Of course, Mr Davis, every single proposal that comes forward before the expenditure review committee is very worthy. Not every single proposal can be funded in any given budget round. It is the job of the expenditure review committee to make the decision—the three members sitting here on the front bench, including your own party leader, who is involved in that process. I am sure you are all familiar with how the budget works. So the question itself does appear to be a little bit leading and designed, perhaps, for a social media outcome.

Members interjecting

MADAM SPEAKER: Members! I knew you would be aware, Mr Barr, of not making announcements in an answer.

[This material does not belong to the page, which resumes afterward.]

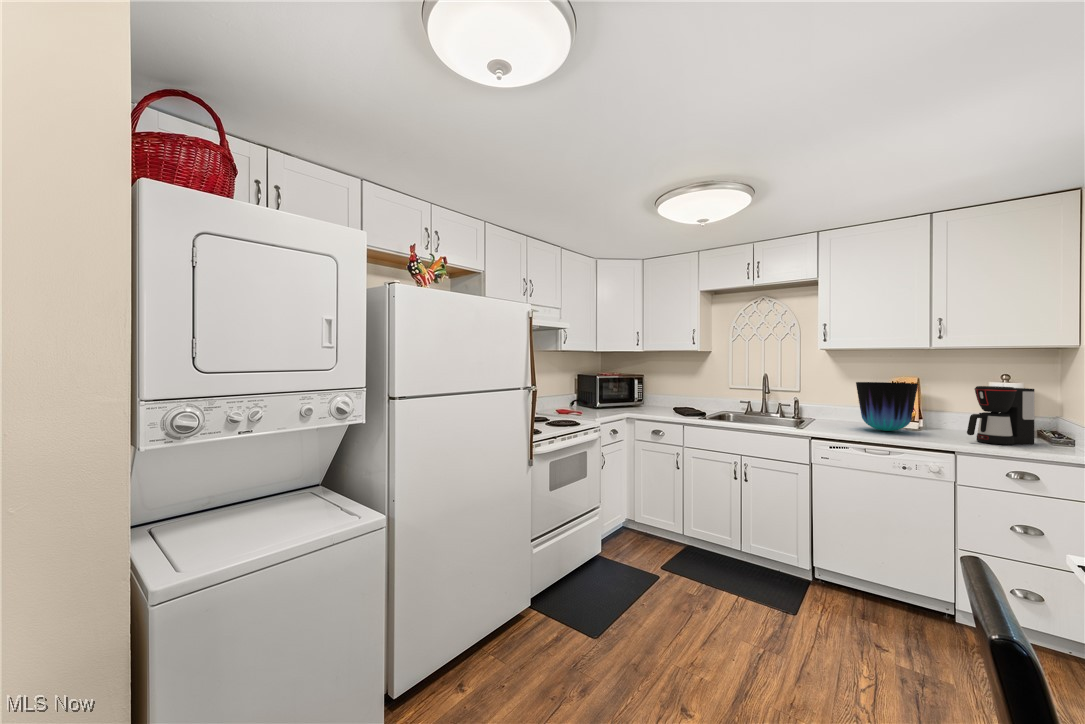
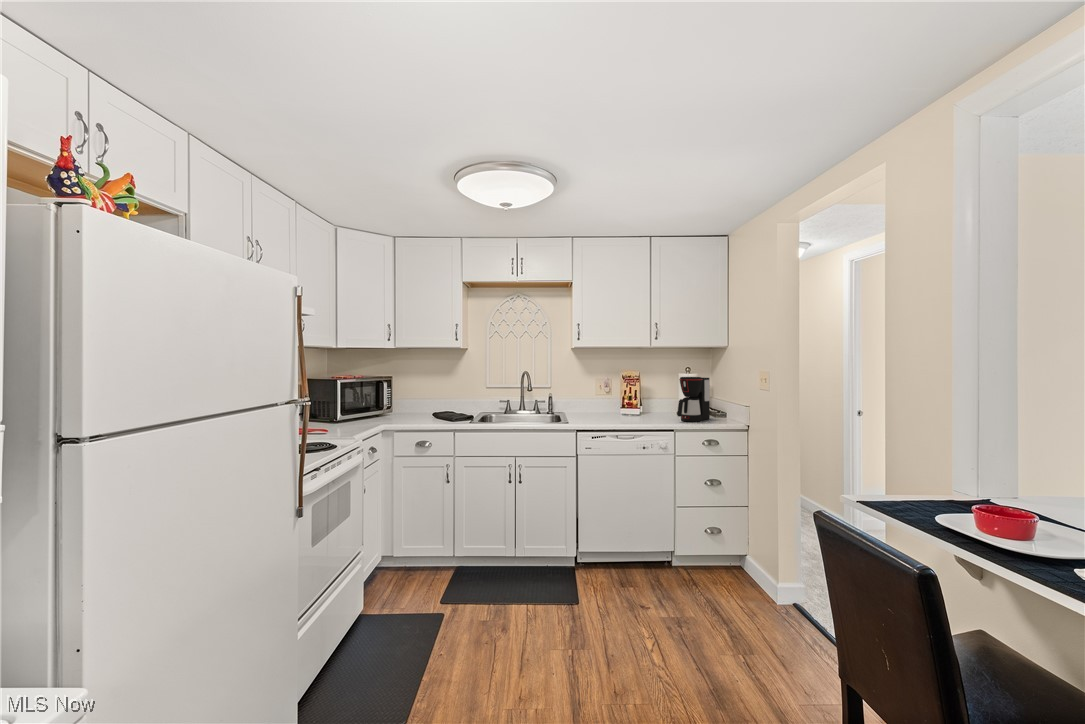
vase: present [856,382,918,431] -> none [601,376,644,419]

MR DAVIS: You will love this one, Chief! Chief Minister, can you commit to ensuring that Canberra’s teachers remain the highest paid teachers in this country after this round of enterprise bargaining negotiations?

MR BARR: Again, the government’s approach to the enterprise bargaining round is to ensure that the ACT public service, through the combination of salary, wage and conditions, and the totality of employment within the ACT public sector, remains both attractive and competitive with other states and territories.

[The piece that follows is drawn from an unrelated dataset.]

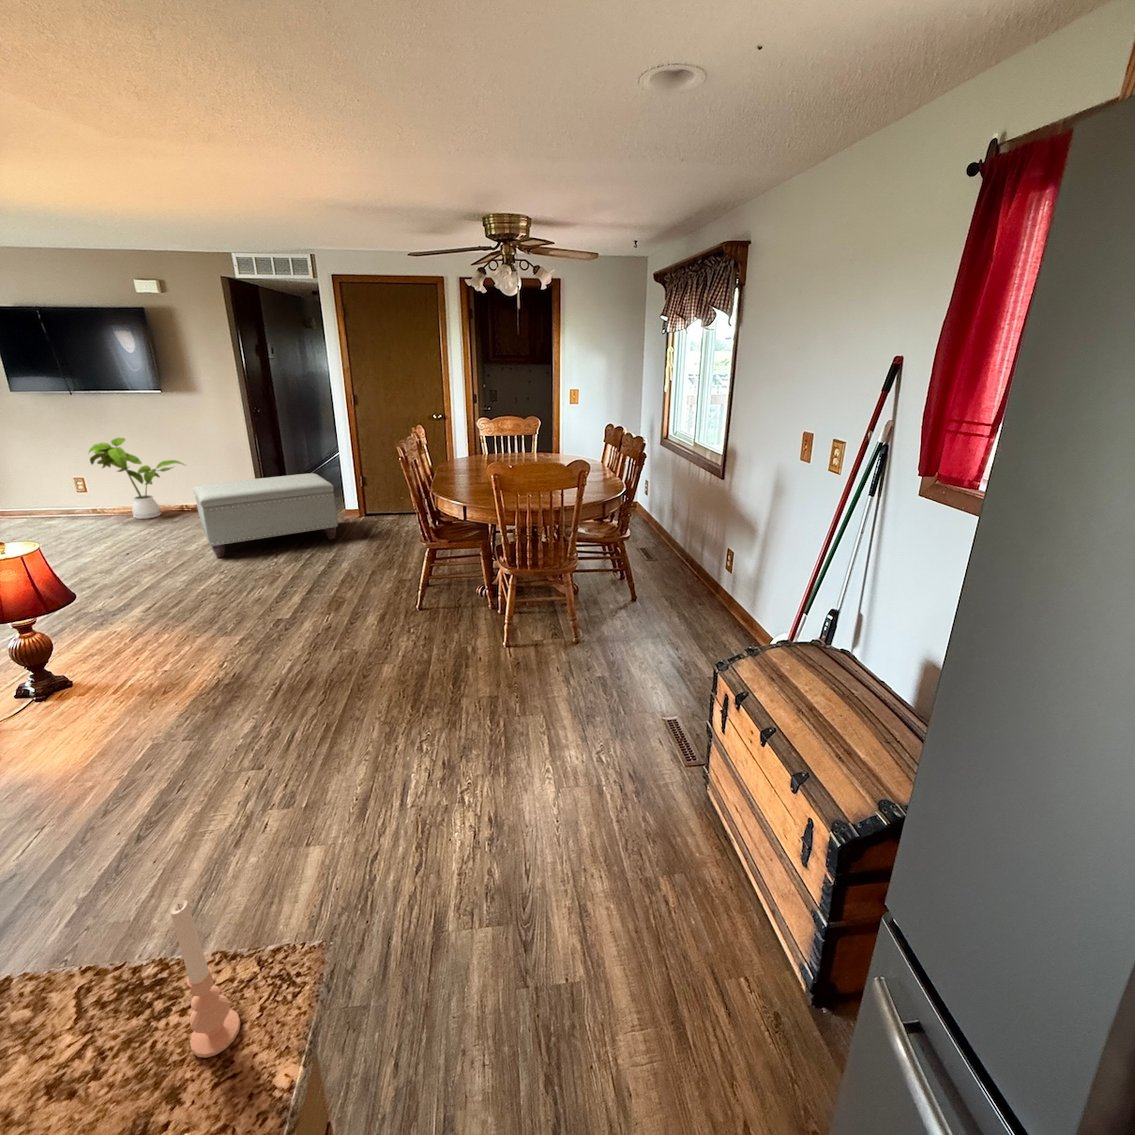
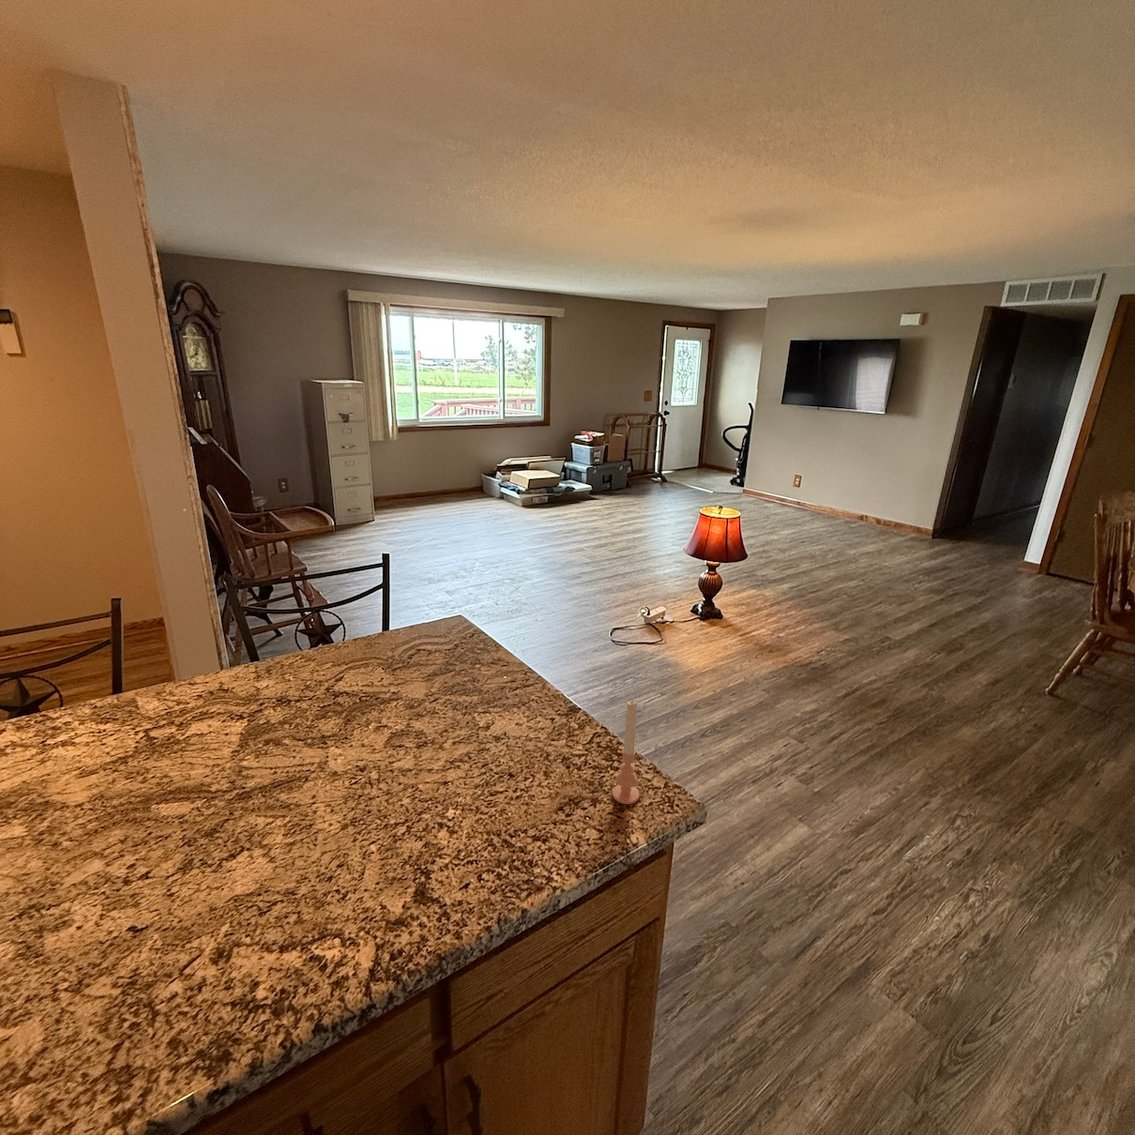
house plant: present [89,438,184,519] -> none [810,453,880,523]
ottoman: present [193,473,338,558] -> none [864,503,1012,588]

I can control, at any certain period of time, the extent to which the ACT’s offer is comparable or otherwise with other jurisdictions. Of course, it may well be, over the course of an enterprise bargaining period, that another state or territory may leapfrog each other at different levels of employment within different occupations. We have certainly had a long history of having very attractive salary offers and conditions compared to other states and territories in the teaching profession.

MR BRADDOCK: Chief Minister, what is the time frame for the enterprise bargaining negotiations with Canberra’s teachers?

MR BARR: I thank Mr Braddock for the question. Most enterprise bargaining agreements—I believe, including the teachers’—have an expiry in this calendar year, between now and the end of Christmas. We have been receiving, as part of the bargaining process, logs of claims from unions on behalf of their members. The government is processing those, and getting some early indications of the costs associated with each of the items within each of the logs of claims. This is across all areas of ACT government employment, so it involves engagement with around 15 different trade unions and across multiple agreements. It will be a busy period of bargaining that will commence in the next few months, beyond where we are now, which is the receipt of logs of claims. The whole-of-government agreement was rolled over for another 12 months, and I believe it expires towards the end of October.